Plain or greek yoghurt
Using plain or greek yoghurt in baking will reduce the fat content of your bake – it works best in cake recipes, but bear in mind it will make it denser and richer and could add an slight acidic twang. Avoid using in recipes that call for a lot of butter as you could end up with a soggy cake.
How to swap: Either swap at a 1:1 ratio or swap half of the butter for yoghurt. If doing a full swap, you may need to up the amount of flour.
This works best in recipes that involve chocolate or cinnamon – just use shop-bought puréed prunes from the baby food aisle or whizz up some prunes in a food processor.
How to swap: Swap at a 1:1 ratio.
Substitutes for sugar
Honey is sweeter than sugar, so subbing sugar for honey requires using less; remember the darker the honey, the stronger the flavour. Depending on the honey, this swap could add an interesting flavour to your bake. Honey will work in any baked good.
How to swap: Use 1/2 – 2/3 the amount of sugar called for in the recipe as honey and subtract 1/4 of the amount of other liquids from the recipe.
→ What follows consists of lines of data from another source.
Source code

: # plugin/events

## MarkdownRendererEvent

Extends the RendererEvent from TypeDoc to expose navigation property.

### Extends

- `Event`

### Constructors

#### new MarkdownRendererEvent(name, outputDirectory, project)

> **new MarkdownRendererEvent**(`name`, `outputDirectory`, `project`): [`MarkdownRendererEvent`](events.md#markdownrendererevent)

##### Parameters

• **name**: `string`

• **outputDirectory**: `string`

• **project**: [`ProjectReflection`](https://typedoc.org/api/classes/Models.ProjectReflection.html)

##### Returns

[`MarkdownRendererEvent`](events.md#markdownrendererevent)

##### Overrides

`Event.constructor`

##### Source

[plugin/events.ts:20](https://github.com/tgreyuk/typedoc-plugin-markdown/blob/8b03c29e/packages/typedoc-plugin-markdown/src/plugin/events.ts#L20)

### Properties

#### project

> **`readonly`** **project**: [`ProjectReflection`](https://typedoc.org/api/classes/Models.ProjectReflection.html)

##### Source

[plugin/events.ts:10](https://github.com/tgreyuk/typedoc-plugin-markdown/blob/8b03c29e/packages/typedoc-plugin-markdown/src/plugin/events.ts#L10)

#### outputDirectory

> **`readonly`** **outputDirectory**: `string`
If the recipe doesn’t already require baking soda, add a 1/4 tsp baking soda for every 1 cup (340g) honey used. Lastly, lower the oven temperature slightly as honey burns quicker than sugar.
The thicker and darker your maple syrup the better it will be for baking with. It’s only 60 per cent as sweet as sugar, but is a decent substitute in most bakes.
How to swap: Use 3/4 cup (255g) for every 1 cup (201g) of granulated sugar and decrease the amount of other liquids in the recipe by 3 tablespoons to compensate for the added liquid.
Agave is about 1 and a half times sweeter than sugar, meaning you can use much less to achieve the same sweetness, therefore reducing the calorie content of a bake. It works well in chewy bakes like flapjacks as well as sticky cakes and muffins.
How to swap: Use the same method as described above for substituting honey. Reduce your oven temperature by about 10C and increase the baking time slightly.
Stevia is a natural sweetener that is up to 300 times sweeter than sugar, so is another good way to cut the calories in a bake. It can easily be found in granule, tablet or liquid form in most supermarkets.
How to swap: Follow package instructions for ingredient substitutions, or follow a stevia-specific recipe for the best outcome.